Here is what I ask myself:

- Am I the best looking man?... No, but I am in the top 50% = good enough

- Am I a rich man?... No, but I am in the top 50%, so I am fortunate/blessed = good enough

- Am I the most intelligent man?... No, but I'm smart enough (top 50%) = good enough

- Am I the kindest, most patient, most honest man?... No, but in the top 50% = good enough

 

If you are a good person (you know if you are) and if you have good qualities, then you are good enough for anyone, so you should be proud of yourself and don't think that others are better than you.
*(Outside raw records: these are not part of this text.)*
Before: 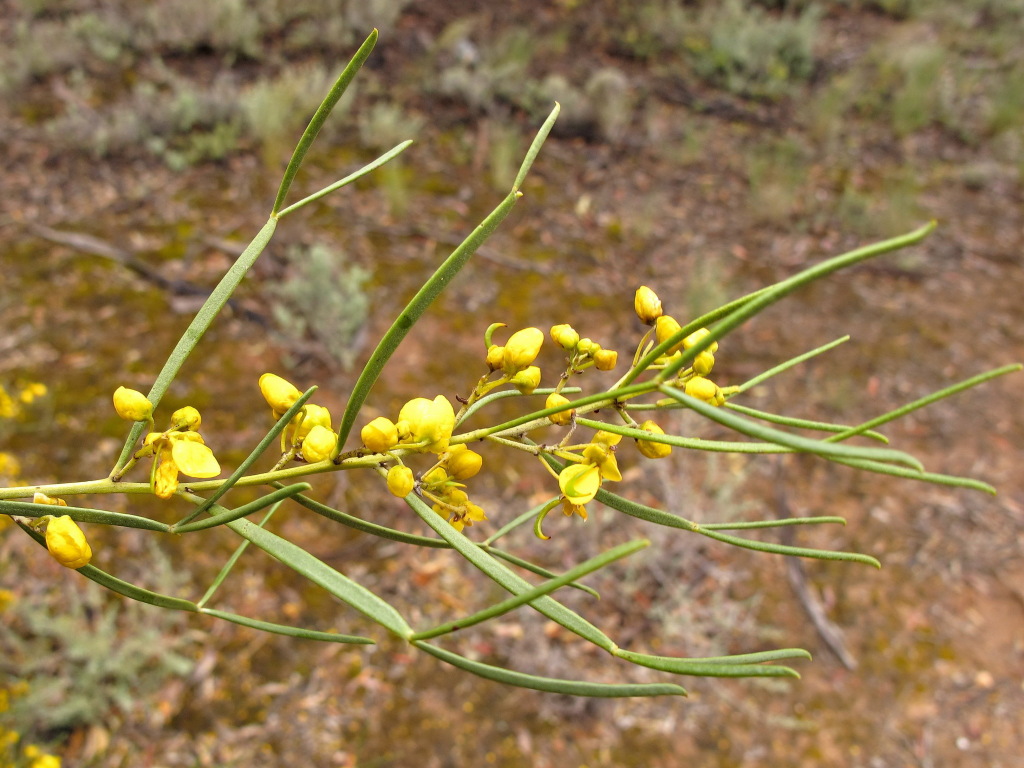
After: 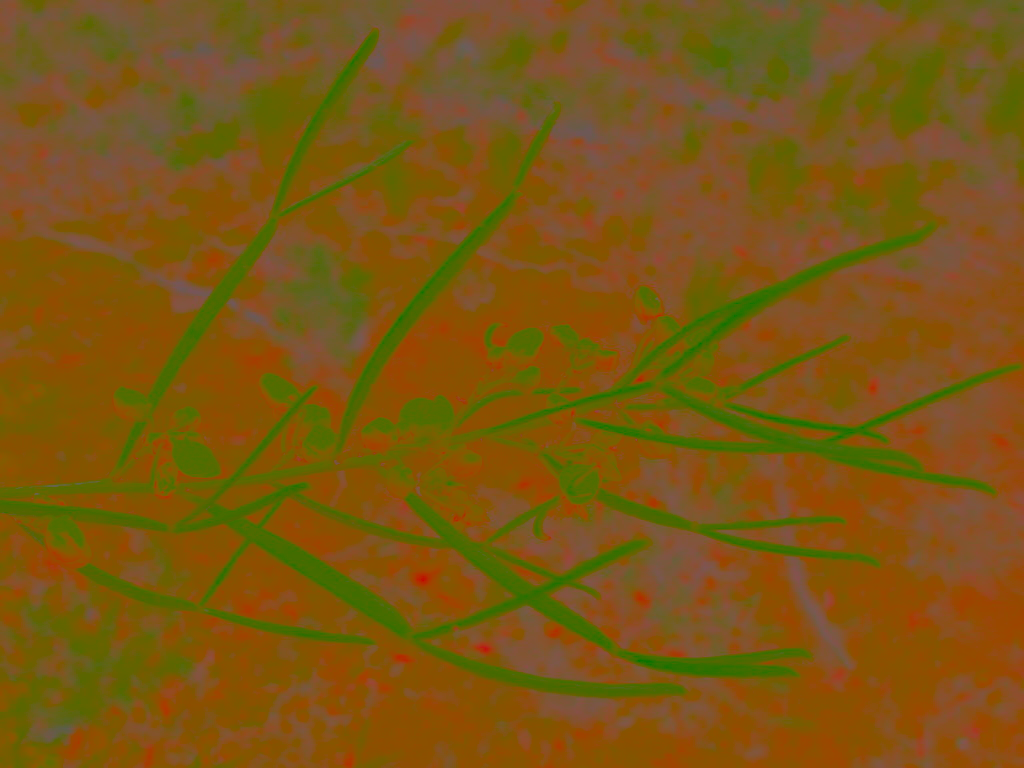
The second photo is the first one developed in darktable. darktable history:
contrast brightness saturation: contrast -0.977, brightness -0.157, saturation 0.74
tone equalizer: edges refinement/feathering 500, mask exposure compensation -1.57 EV, preserve details guided filter
exposure: black level correction -0.002, exposure 0.538 EV, compensate highlight preservation false
sharpen: on, module defaults
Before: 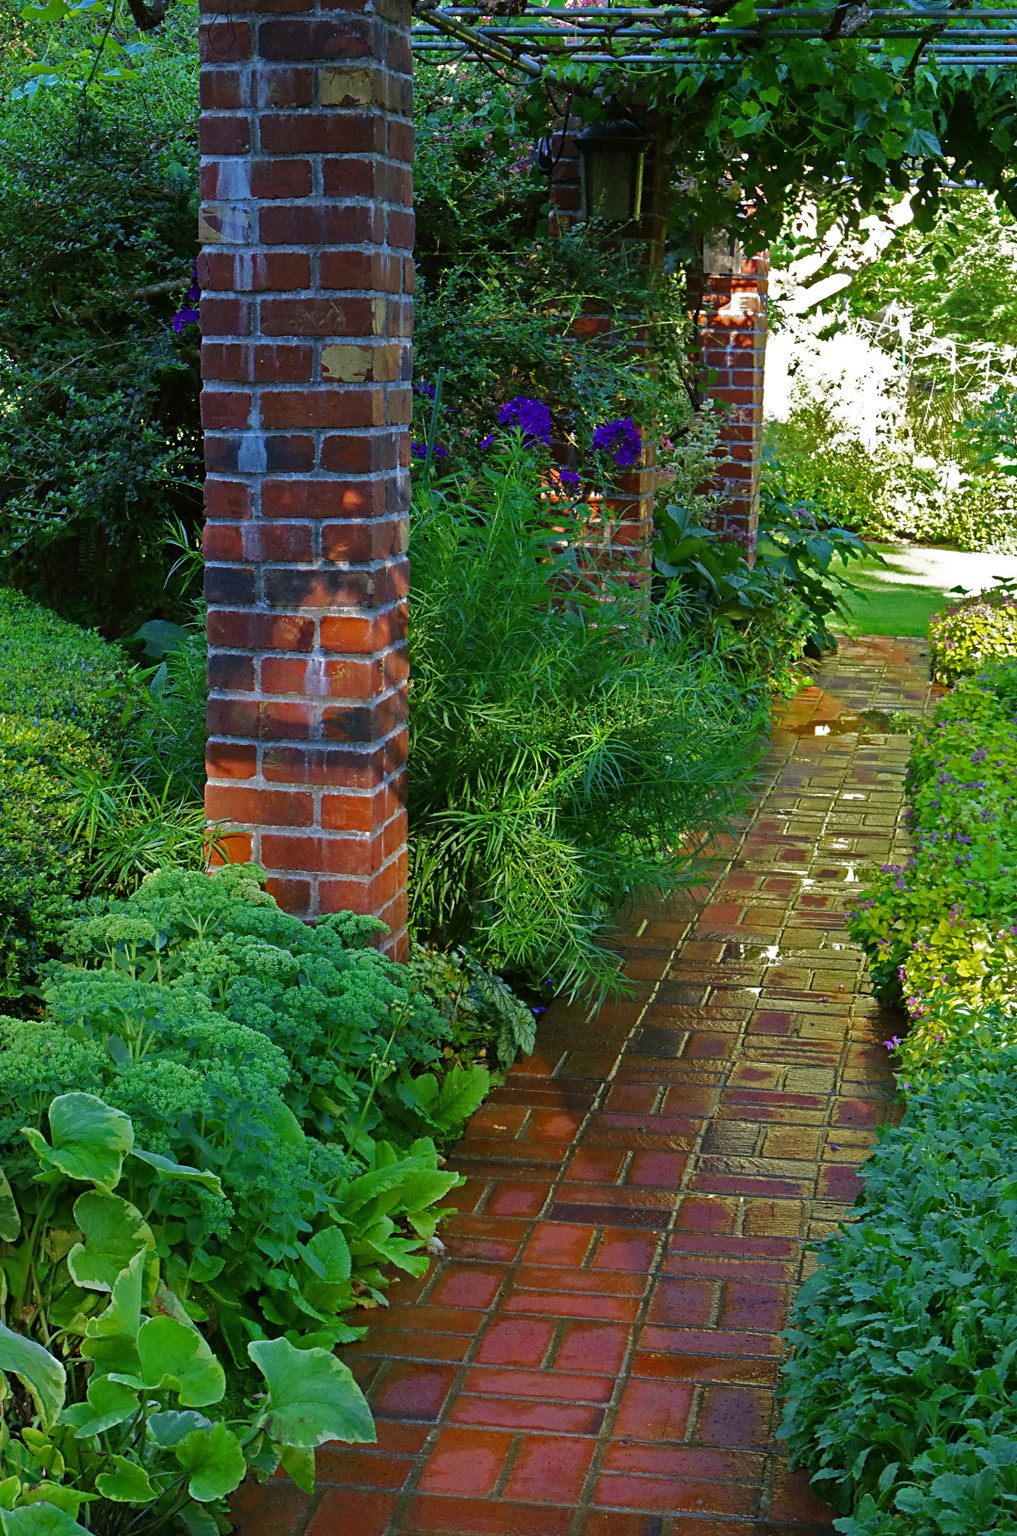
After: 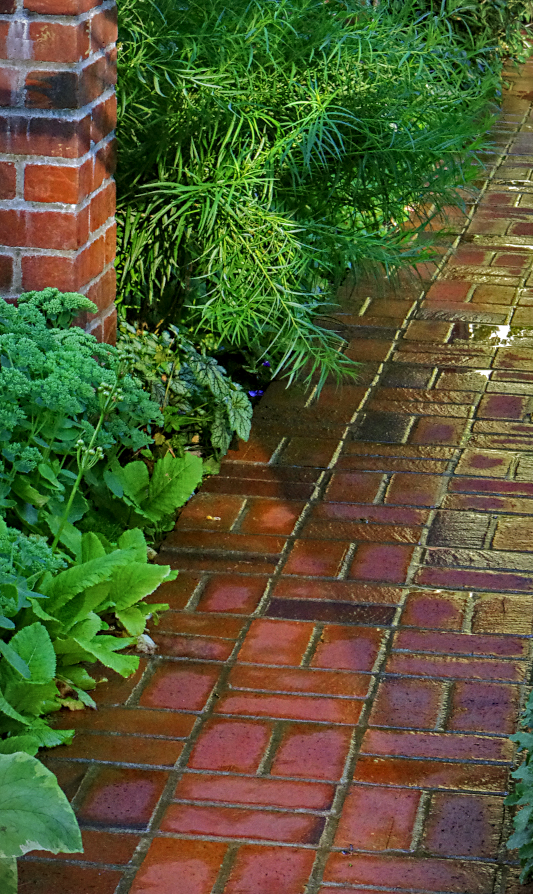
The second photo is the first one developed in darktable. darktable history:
vignetting: fall-off start 100.14%, fall-off radius 65.24%, automatic ratio true, unbound false
crop: left 29.389%, top 41.678%, right 21.179%, bottom 3.468%
local contrast: detail 130%
shadows and highlights: highlights color adjustment 53.26%, soften with gaussian
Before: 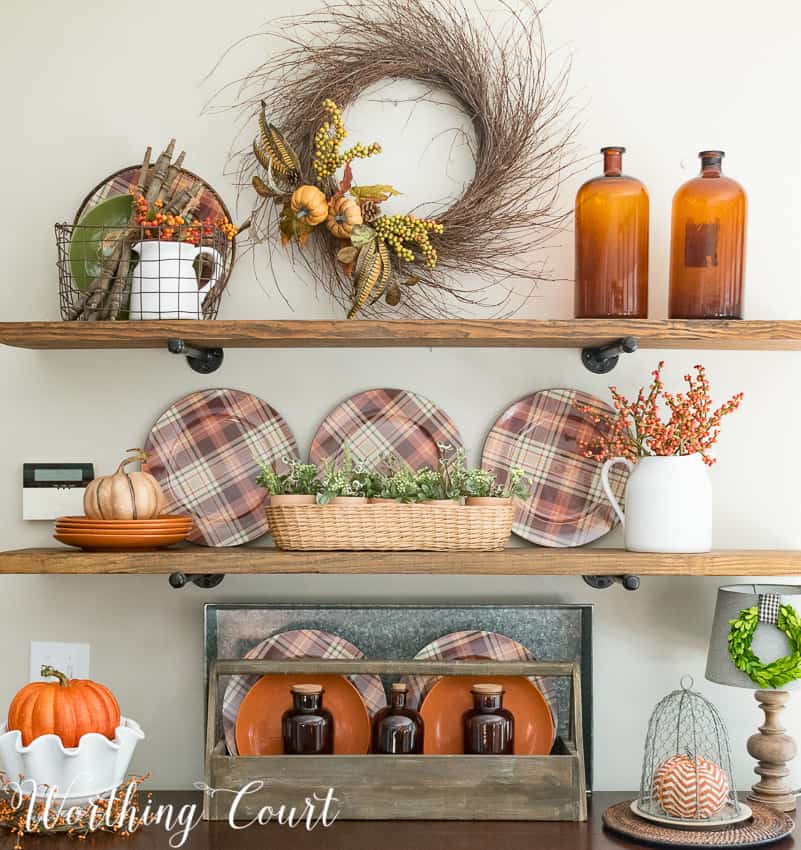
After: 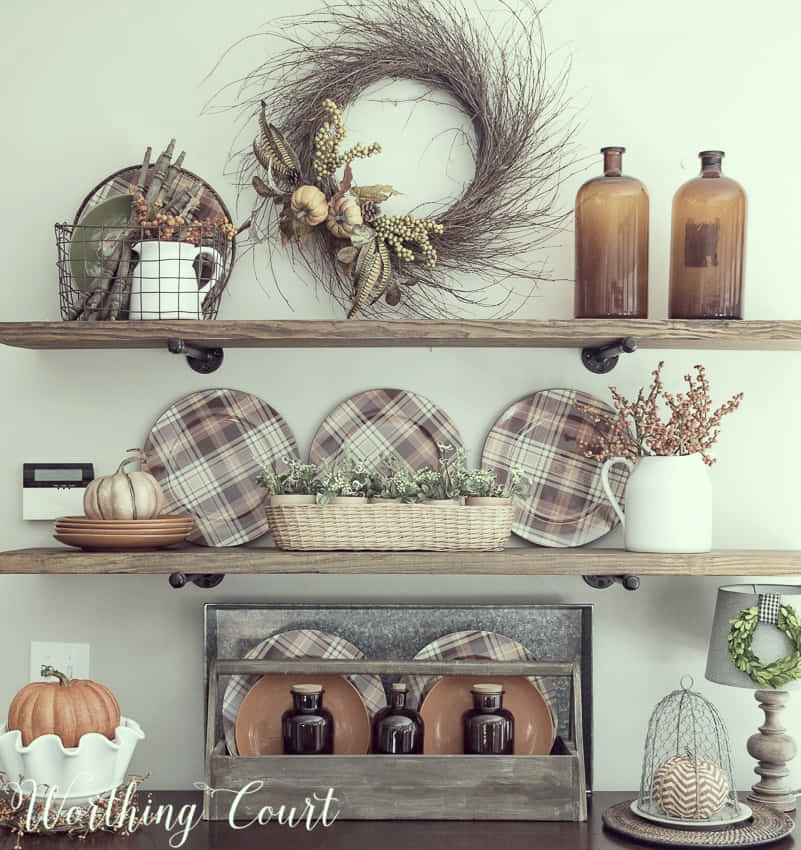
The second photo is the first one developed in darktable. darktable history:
color correction: highlights a* -20.34, highlights b* 20.09, shadows a* 19.29, shadows b* -20.04, saturation 0.378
If you are a good person, make friends with other good people, and help those who need your help.

 

Believe that you are good, do good deeds, make 1 or 2 good friends, and be proud of yourself because you are in the top 50%, and that's good enough for anyone.

 

And that's what I believe...

November 30, 2015
2

Dear 헤란아,
I think that you are in the right way, talking about your dificulties and seeking for solutions. I agree with the previous suggestions. Though shyness is not exactly my speciality, I would like to propose a rethorical question: Do you feel happy when you can help somebody? In the same way, I think people will be glad in responding your questions and attending your demands. When you feel shy, remember that you need people as much as people need you. Good luck!

November 29, 2015
2

I agree with Mark's advice. I also think it's SUPER important to not care what people think. This is easier said than done, but it's a big step in building confidence. You need to remember that everyone is just like you--they have insecurities and they all want people to like them. Some people will hide this better than others, but at the end of the day, we are not all that different from each other.

 

I'm also a shy person, so I do understand that it can be really hard to seem confident when you are not. Start out to just try making friends with people who are also quiet and shy in your classes. Sit near them and ask questions about the class ("Do you understand the homework?", "What is the teacher saying?"). You probably won't instantly become best friends with them, but when you smile and ask people questions or talk to them, it shows that you are friendly. Try asking one person a question every day in every class. It helps to build up confidence and, after a while, you will realize that it is easier than you think.

 

When you are having a conversation with somebody, the trick is to ask them a lot of questions. People like to talk about themselves, so if you ask them questions about themselves, they will talk and you don't have to.

 

It's hard at first, but practice speaking a lot and you will get better. Remember that most people are also worried about what you think of them.